You have effectively described a "three dimensional cyclindrical space", ie. a space that is locally three dimensional but where one dimension is topologically cyclic. In other words, it is locally flat and may be modeled as the boundary of a four-dimensional object C4 in (x, y, z, w) defined by
z^2 + w^2 = 1
where
a = arctan(w/z)
With this model, the space defined by your constraints is a 2-dimensional cylinder wrapped "lengthwise" around a cross section wedge, where the wedge wraps around the 4-d cylindrical space with an angle of 2 * threshold_2. This can be modeled using a "modified k-d tree" approach (modified 3-d tree), where the data structure is not a tree but actually a graph (it has cycles). You can still partition this space into cells with hyperplane separation, but traveling along the curve defined by (z, w) in the positive direction may encounter a point encountered in the negative direction. The tree should be modified to actually lead to these nodes from both directions, so that the edges are bidirectional (in the z-w curve direction - the others are obviously still unidirectional).
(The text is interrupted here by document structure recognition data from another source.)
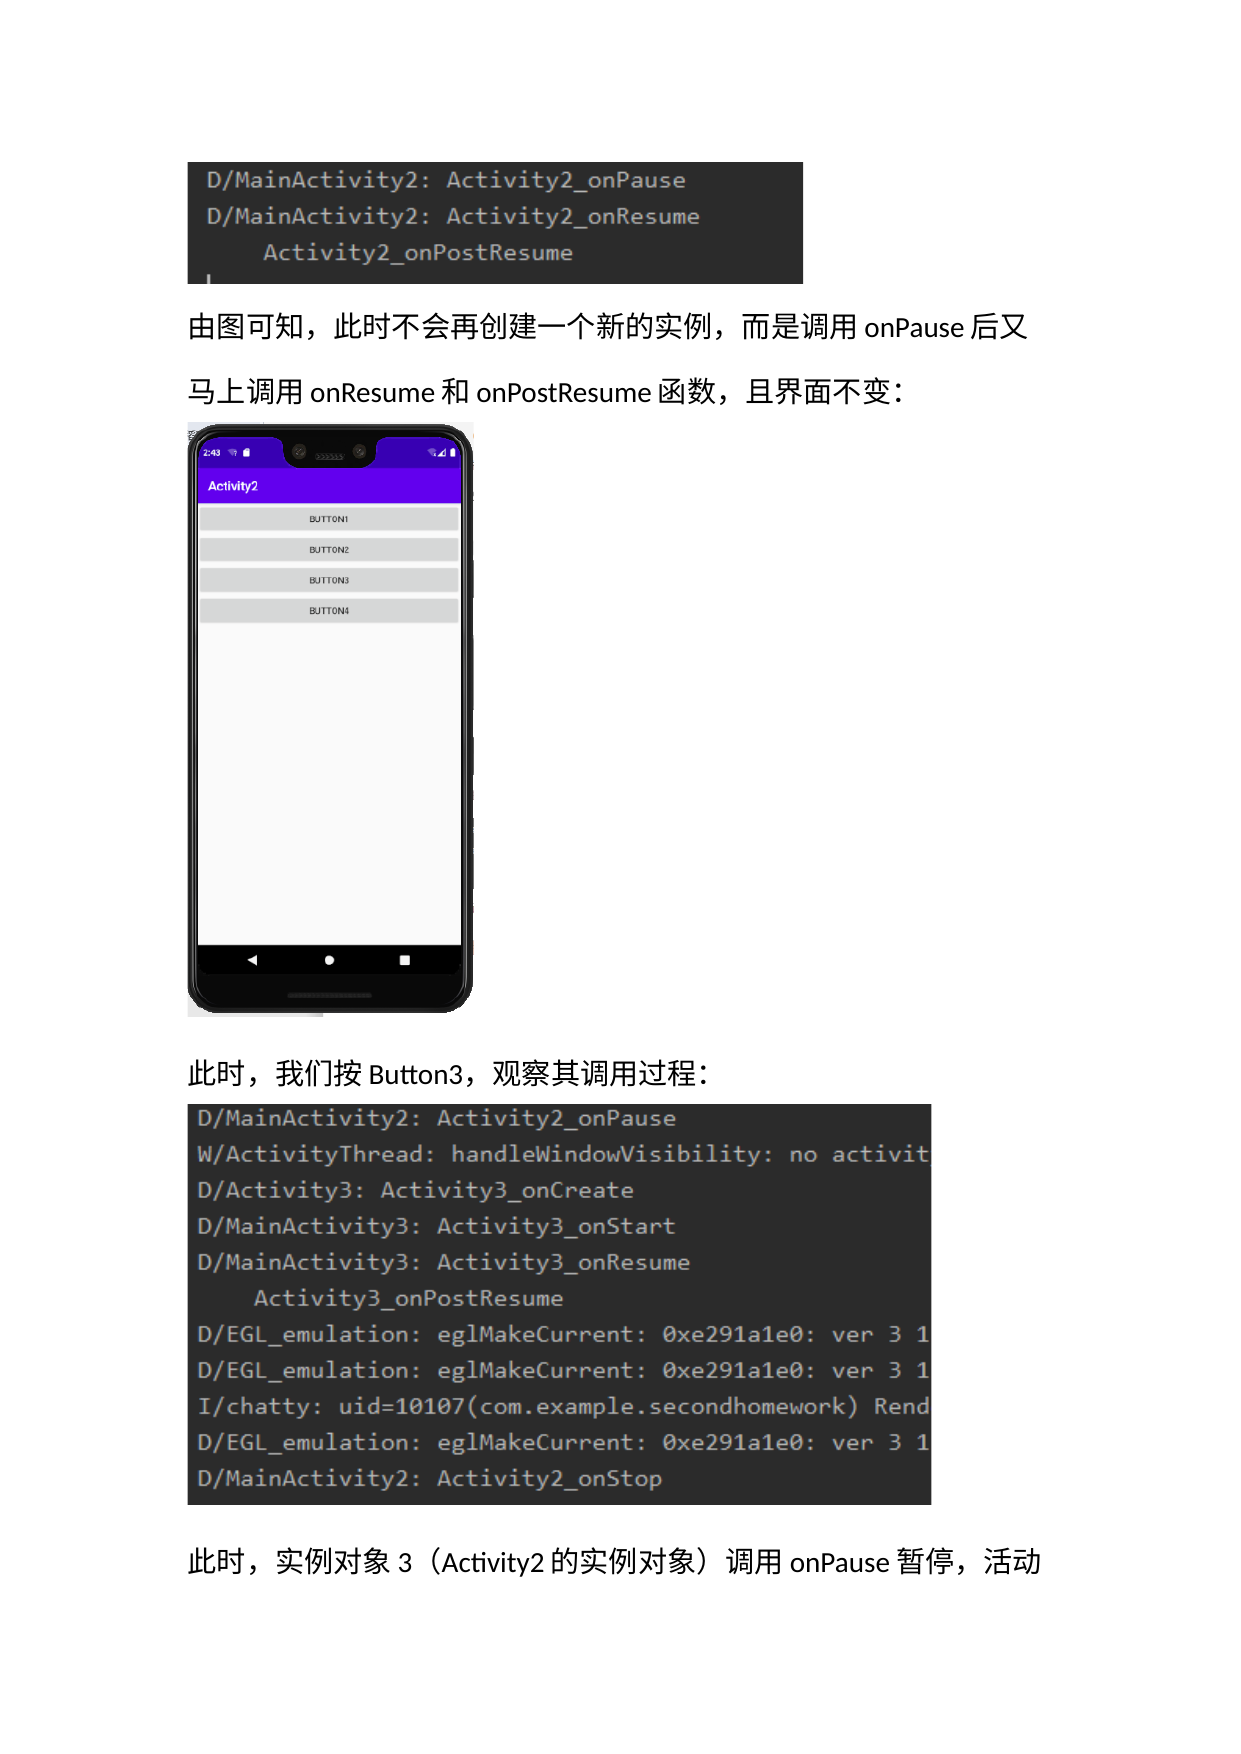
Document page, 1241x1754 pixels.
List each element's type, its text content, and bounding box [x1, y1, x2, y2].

picture [187, 162, 804, 284]
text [187, 1527, 1053, 1592]
text 此时，我们按Button3，观察其调用过程： [187, 1039, 1053, 1104]
text 由图可知，此时不会再创建一个新的实例，而是调用onPause后又马上调用onResume和onPostResume函数，且界面不变： [187, 292, 1053, 422]
picture [187, 1104, 932, 1505]
picture [187, 422, 474, 1017]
These cycles do not change the effectiveness of the data structure in locating nearby points or allowing your constraint search. In fact, for the most part, those algorithms are only slightly modified (the simplest approach being to hold a visited node data structure to prevent cycles in the search - you test the next neighbors about to be searched).
This will work especially well for your criteria, since the region you define is effectively bounded by these axis-defined hyperplane-bounded cells of a k-d tree, and so the search termination will leave a region on average populated around pi / 4 percent of the area.